* **Exercise directions**
Check each line of the records for "errors"; collect those that have it.

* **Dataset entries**
───
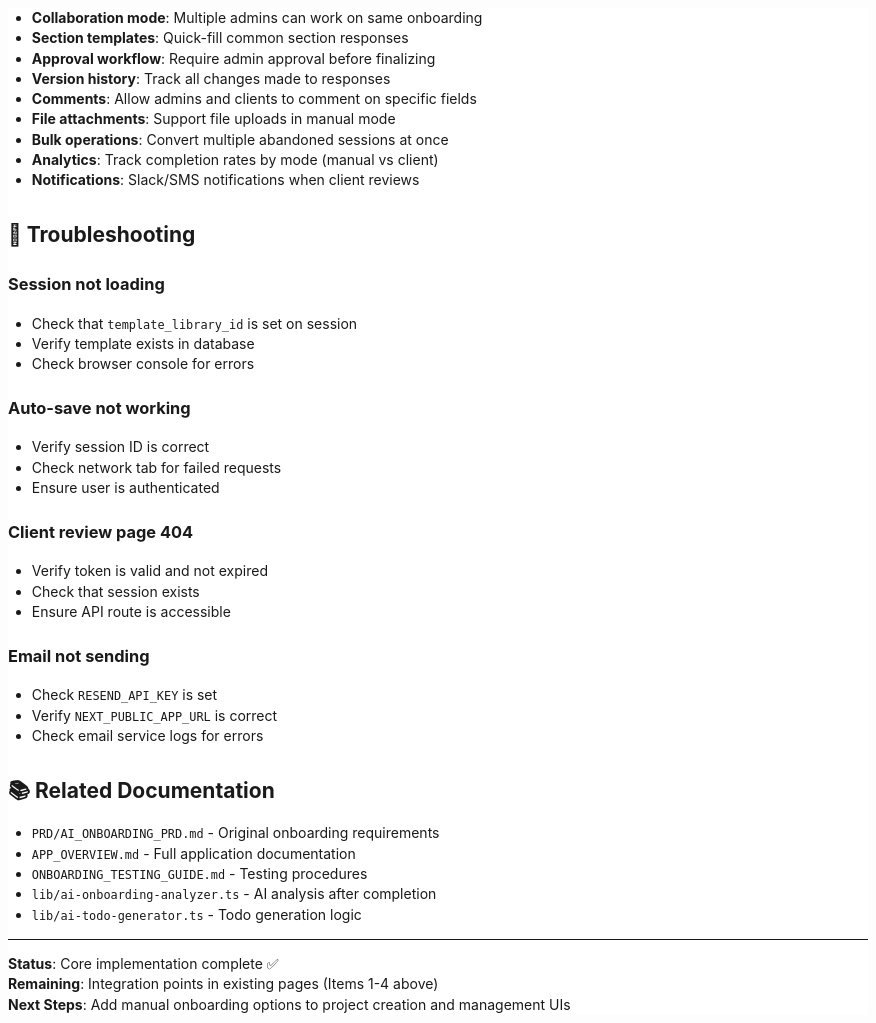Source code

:- **Collaboration mode**: Multiple admins can work on same onboarding
- **Section templates**: Quick-fill common section responses
- **Approval workflow**: Require admin approval before finalizing
- **Version history**: Track all changes made to responses
- **Comments**: Allow admins and clients to comment on specific fields
- **File attachments**: Support file uploads in manual mode
- **Bulk operations**: Convert multiple abandoned sessions at once
- **Analytics**: Track completion rates by mode (manual vs client)
- **Notifications**: Slack/SMS notifications when client reviews

## 🐛 Troubleshooting

### Session not loading
- Check that `template_library_id` is set on session
- Verify template exists in database
- Check browser console for errors

### Auto-save not working
- Verify session ID is correct
- Check network tab for failed requests
- Ensure user is authenticated

### Client review page 404
- Verify token is valid and not expired
- Check that session exists
- Ensure API route is accessible

### Email not sending
- Check `RESEND_API_KEY` is set
- Verify `NEXT_PUBLIC_APP_URL` is correct
- Check email service logs for errors

## 📚 Related Documentation

- `PRD/AI_ONBOARDING_PRD.md` - Original onboarding requirements
- `APP_OVERVIEW.md` - Full application documentation
- `ONBOARDING_TESTING_GUIDE.md` - Testing procedures
- `lib/ai-onboarding-analyzer.ts` - AI analysis after completion
- `lib/ai-todo-generator.ts` - Todo generation logic

---

**Status**: Core implementation complete ✅  
**Remaining**: Integration points in existing pages (Items 1-4 above)  
**Next Steps**: Add manual onboarding options to project creation and management UIs

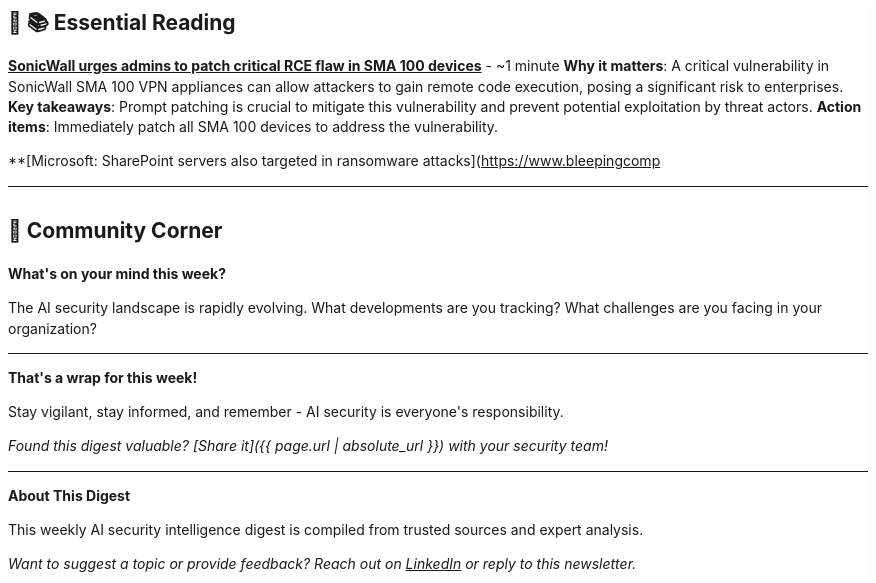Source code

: ## 📰 📚 Essential Reading

**[SonicWall urges admins to patch critical RCE flaw in SMA 100 devices](https://www.bleepingcomputer.com/news/security/sonicwall-warns-of-critical-rce-flaw-in-sma-100-VPN-appliances/)** - ~1 minute
**Why it matters**: A critical vulnerability in SonicWall SMA 100 VPN appliances can allow attackers to gain remote code execution, posing a significant risk to enterprises.
**Key takeaways**: Prompt patching is crucial to mitigate this vulnerability and prevent potential exploitation by threat actors.
**Action items**: Immediately patch all SMA 100 devices to address the vulnerability.

**[Microsoft: SharePoint servers also targeted in ransomware attacks](https://www.bleepingcomp

---

## 💬 Community Corner

**What's on your mind this week?** 

The AI security landscape is rapidly evolving. What developments are you tracking? What challenges are you facing in your organization?

---

**That's a wrap for this week!**

Stay vigilant, stay informed, and remember - AI security is everyone's responsibility.

*Found this digest valuable? [Share it]({{ page.url | absolute_url }}) with your security team!*

---

**About This Digest**

This weekly AI security intelligence digest is compiled from trusted sources and expert analysis. 

*Want to suggest a topic or provide feedback? Reach out on [LinkedIn](https://linkedin.com/in/aminraji) or reply to this newsletter.*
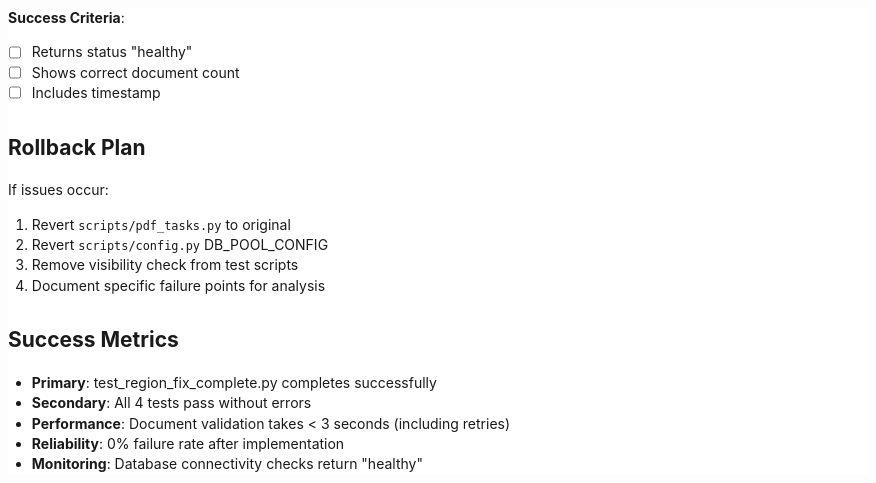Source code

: **Success Criteria**:
- [ ] Returns status "healthy"
- [ ] Shows correct document count
- [ ] Includes timestamp

## Rollback Plan

If issues occur:
1. Revert `scripts/pdf_tasks.py` to original
2. Revert `scripts/config.py` DB_POOL_CONFIG
3. Remove visibility check from test scripts
4. Document specific failure points for analysis

## Success Metrics

- **Primary**: test_region_fix_complete.py completes successfully
- **Secondary**: All 4 tests pass without errors
- **Performance**: Document validation takes < 3 seconds (including retries)
- **Reliability**: 0% failure rate after implementation
- **Monitoring**: Database connectivity checks return "healthy"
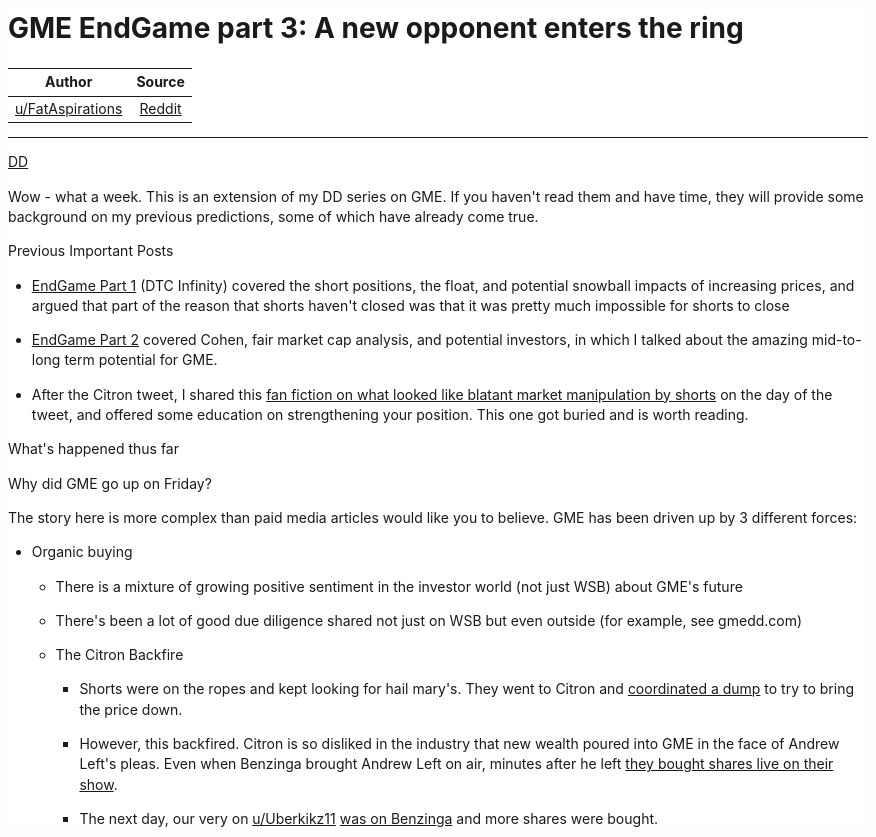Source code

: GME EndGame part 3: A new opponent enters the ring
==================================================

| Author       | Source       | 
| :-------------: |:-------------:|
|  [u/FatAspirations](https://www.reddit.com/user/FatAspirations/)| [Reddit](https://www.reddit.com/r/wallstreetbets/comments/l528pz/gme_endgame_part_3_a_new_opponent_enters_the_ring/) | 

---

[DD](https://www.reddit.com/r/wallstreetbets/search?q=flair_name%3A%22DD%22&restrict_sr=1)

Wow - what a week. This is an extension of my DD series on GME. If you haven't read them and have time, they will provide some background on my previous predictions, some of which have already come true.

Previous Important Posts

-   [EndGame Part 1](https://www.reddit.com/r/wallstreetbets/comments/kwb827/gme_endgame_dtc_infinity/) (DTC Infinity) covered the short positions, the float, and potential snowball impacts of increasing prices, and argued that part of the reason that shorts haven't closed was that it was pretty much impossible for shorts to close

-   [EndGame Part 2](https://www.reddit.com/r/wallstreetbets/comments/l0czgs/gme_endgame_part_2_cohen_market_cap_potential/) covered Cohen, fair market cap analysis, and potential investors, in which I talked about the amazing mid-to-long term potential for GME.

-   After the Citron tweet, I shared this [fan fiction on what looked like blatant market manipulation by shorts](https://www.reddit.com/r/wallstreetbets/comments/l1tg88/gme_how_shorts_manipulated_you_and_how_you_can_be/) on the day of the tweet, and offered some education on strengthening your position. This one got buried and is worth reading.

What's happened thus far

Why did GME go up on Friday?

The story here is more complex than paid media articles would like you to believe. GME has been driven up by 3 different forces:

-   Organic buying

    -   There is a mixture of growing positive sentiment in the investor world (not just WSB) about GME's future

    -   There's been a lot of good due diligence shared not just on WSB but even outside (for example, see gmedd.com)

    -   The Citron Backfire

        -   Shorts were on the ropes and kept looking for hail mary's. They went to Citron and [coordinated a dump](https://www.reddit.com/r/wallstreetbets/comments/l1tg88/gme_how_shorts_manipulated_you_and_how_you_can_be/) to try to bring the price down.

        -   However, this backfired. Citron is so disliked in the industry that new wealth poured into GME in the face of Andrew Left's pleas. Even when Benzinga brought Andrew Left on air, minutes after he left [they bought shares live on their show](https://youtu.be/mFiFWBrE5DE?t=5104).

        -   The next day, our very on [u/Uberkikz11](https://www.reddit.com/u/Uberkikz11/) [was on Benzinga](https://youtu.be/GLzTU87MJMM?t=837) and more shares were bought.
───
* **Response**
- Check browser console for errors
- Check email service logs for errors
- **Secondary**: All 4 tests pass without errors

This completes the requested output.